A mi juicio son unas conclusiones bastante razonables y contundentes. Quiero hacer especial hincapié en el asunto de la obligatoriedad de gestión colectiva a través de entidades de gestión.

En plena era de la sociedad de la información, donde los bits tienden a fluir librememente y de manera descentralizada, cada individuo tiene mucho más margen de acción que antaño, pudiendo prescindir de los intermediarios para ofrecer su producto directamente de manera telemática a sus potenciales consumidores.
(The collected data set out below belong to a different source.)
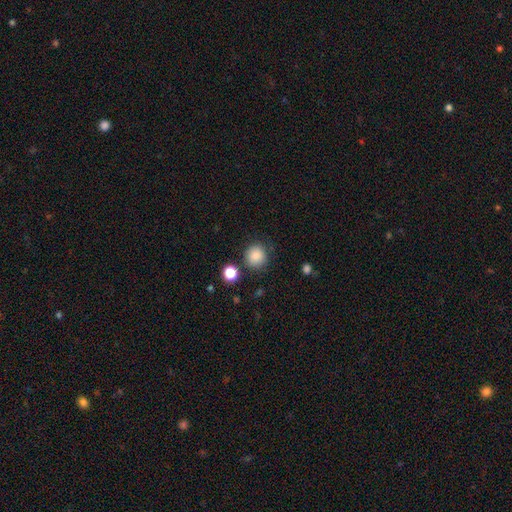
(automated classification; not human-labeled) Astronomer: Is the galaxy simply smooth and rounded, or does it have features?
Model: smooth — 86%.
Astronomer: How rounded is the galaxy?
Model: round — 89%.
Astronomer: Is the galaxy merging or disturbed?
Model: none — 82%.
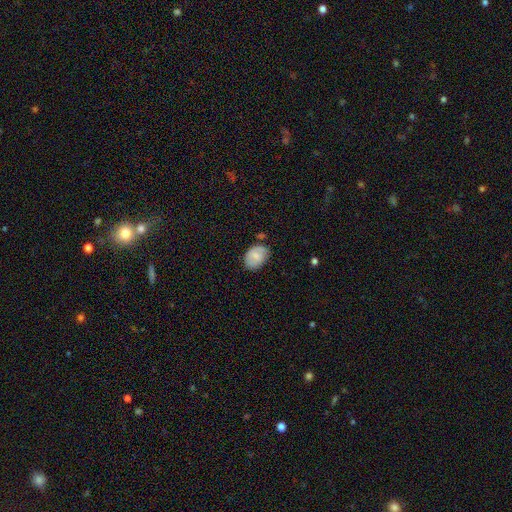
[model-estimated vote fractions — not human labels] smooth 69%, featured or disk 23%, star or artifact 7%. Down the decision tree: how rounded — in between (79%); merging — none (66%).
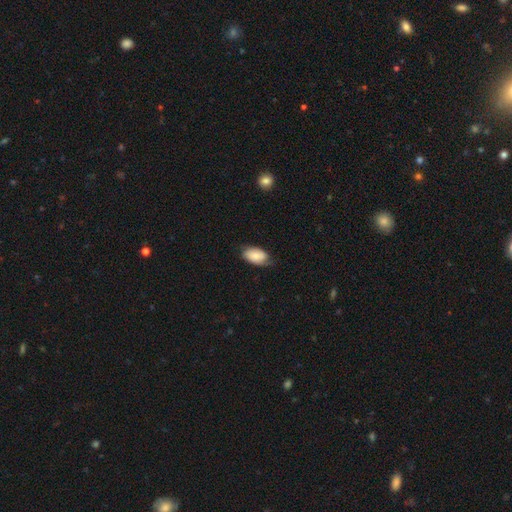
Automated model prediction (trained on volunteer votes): Morphology: type=smooth (76%); roundness=in between (93%); merging=none (66%).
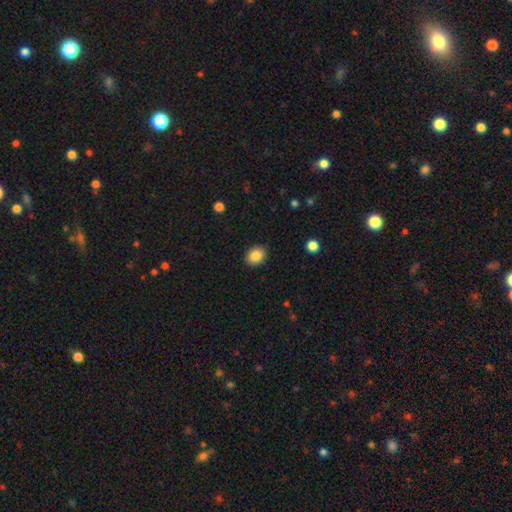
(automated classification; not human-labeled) The model was most divided on "how rounded": round: 52%, in between: 47%, cigar-shaped: 1%. More confident: merging — none (90%); smooth or featured — smooth (85%).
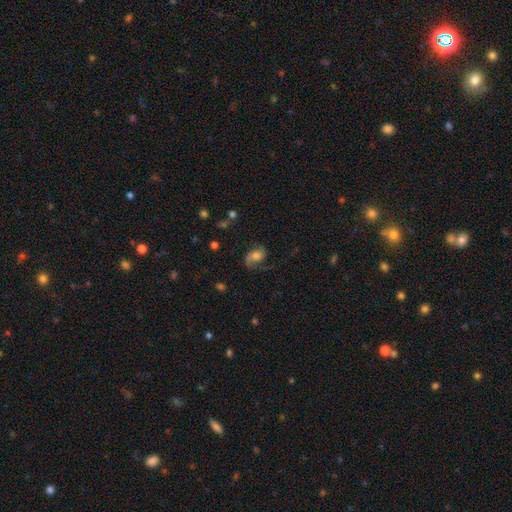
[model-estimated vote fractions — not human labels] smooth_or_featured: featured or disk (p=0.56) [alt: smooth p=0.33]
disk_edge_on: no (p=0.96) [alt: yes p=0.04]
bar: no (p=0.66) [alt: weak p=0.28]
has_spiral_arms: yes (p=0.88) [alt: no p=0.12]
bulge_size: moderate (p=0.38) [alt: large p=0.26]
merging: none (p=0.52) [alt: major disturbance p=0.24]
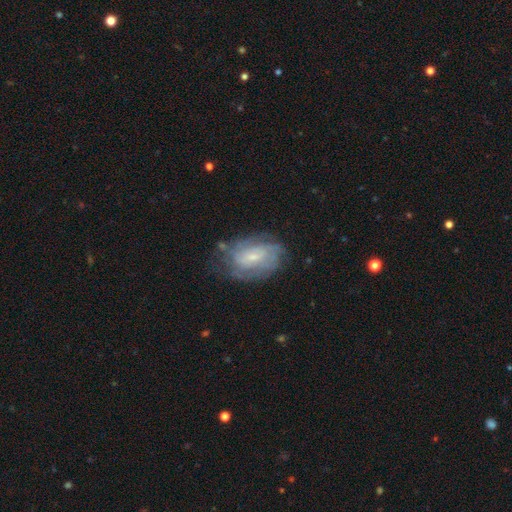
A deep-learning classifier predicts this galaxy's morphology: featured or disk 61%, smooth 28%, star or artifact 11%. Down the decision tree: edge-on disk — no (95%); bar — no (51%); spiral arms — yes (80%); bulge size — small (60%); merging — none (67%).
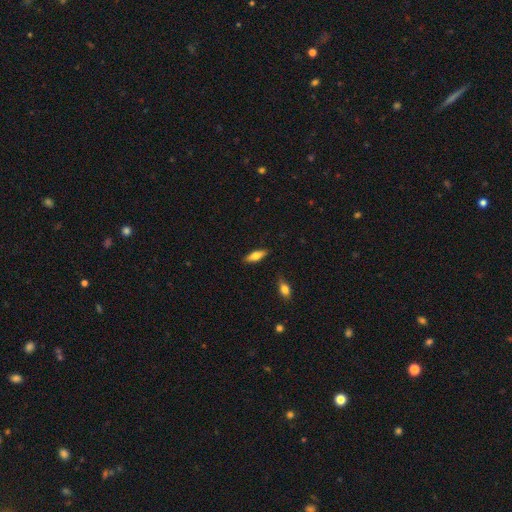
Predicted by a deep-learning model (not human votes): This is likely a smooth galaxy (65%). How rounded: possibly in between (58%). Merging: clearly none (87%).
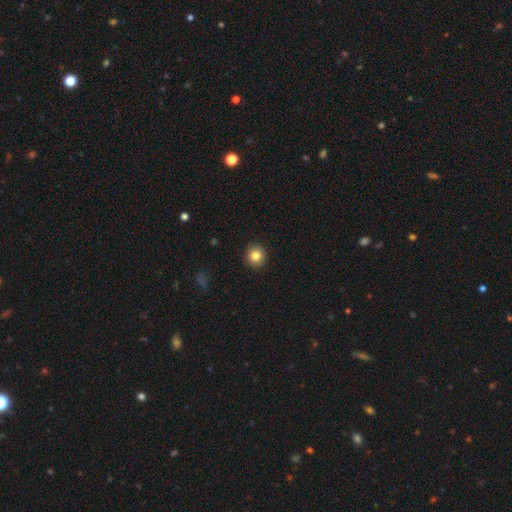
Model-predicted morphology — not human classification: Overall: smooth (83%). How rounded: round (93%). Merging: none (92%).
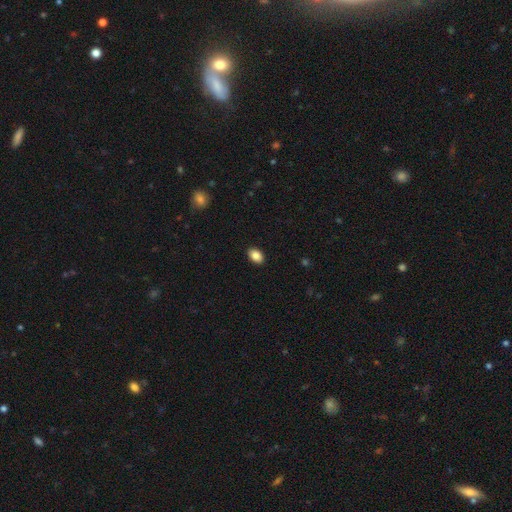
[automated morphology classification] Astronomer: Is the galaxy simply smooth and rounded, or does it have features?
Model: smooth — 87%.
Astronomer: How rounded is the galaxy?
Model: in between — 85%.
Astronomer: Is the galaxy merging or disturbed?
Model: none — 90%.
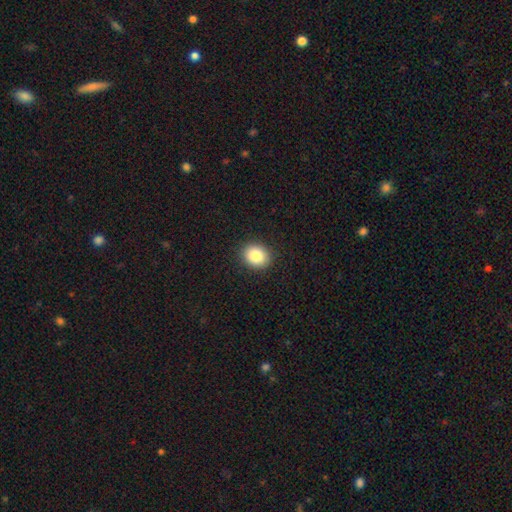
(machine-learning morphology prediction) smooth-or-featured: smooth: 85% | star or artifact: 9% | featured or disk: 6%
  how-rounded: round: 62% | in between: 37% | cigar-shaped: 1%
  merging: none: 90% | minor disturbance: 7% | major disturbance: 2% | merger: 1%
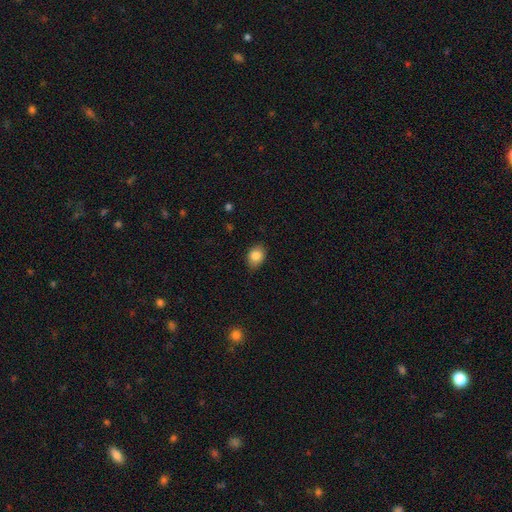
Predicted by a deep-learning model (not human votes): This is clearly a smooth galaxy (84%). How rounded: likely in between (64%). Merging: likely none (79%).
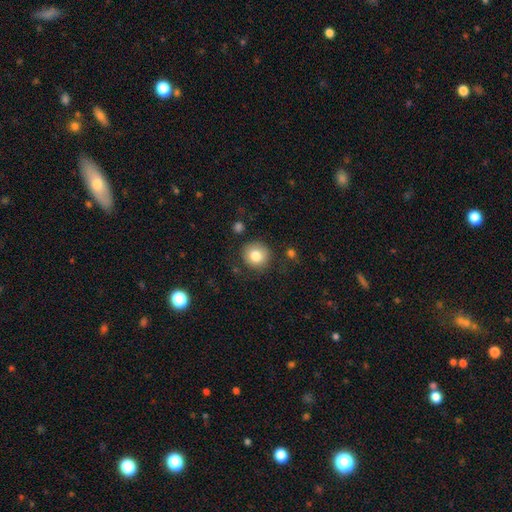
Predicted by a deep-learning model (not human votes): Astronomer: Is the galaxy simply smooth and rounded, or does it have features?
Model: smooth — 82%.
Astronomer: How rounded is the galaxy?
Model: round — 91%.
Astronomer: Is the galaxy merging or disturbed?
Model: none — 83%.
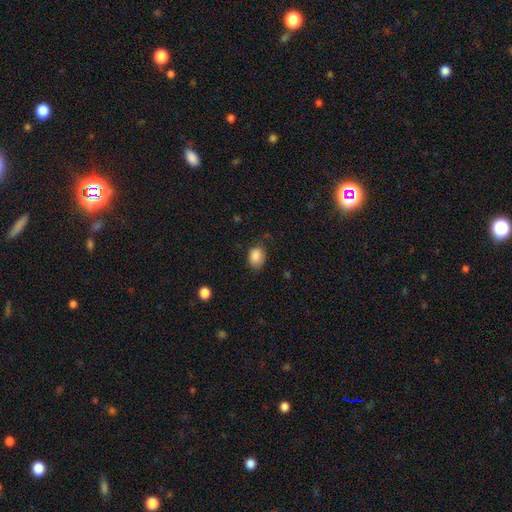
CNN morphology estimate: This is clearly a smooth galaxy (87%). How rounded: likely in between (61%). Merging: likely none (71%).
Creo que un sistema de gestión colectiva tan anticuado y monopolístico no puede coexistir con los tiempos presentes. No creo en la erradicación de las entidades de gestión, ya que son necesarias y habrá un número de personas que acudan a ellas porque lo estimen conveniente, pero si que considero vital un aperturismo hacia otros modelos; se debe tener un approach más aperturista porque se nos esfuman alternativas de negocio que generan riqueza; se debe entender que la licencia Copyright es necesaria pero también lo es la licencia Creative Commons para quién la quiera utilizar; se debe entender que un autor es dueño y señor de la obra que genera y debe poder elegir libremente como va a disponer de ella o que uso le quiere dar, y no encontrarse con campos de minas legales en el caso de que decida la autogestión, prescindiendo de la gestión colectiva porque alguien no quiere adaptarse a los nuevos cambios y se sigue anclando a un modelo cada vez más baldío.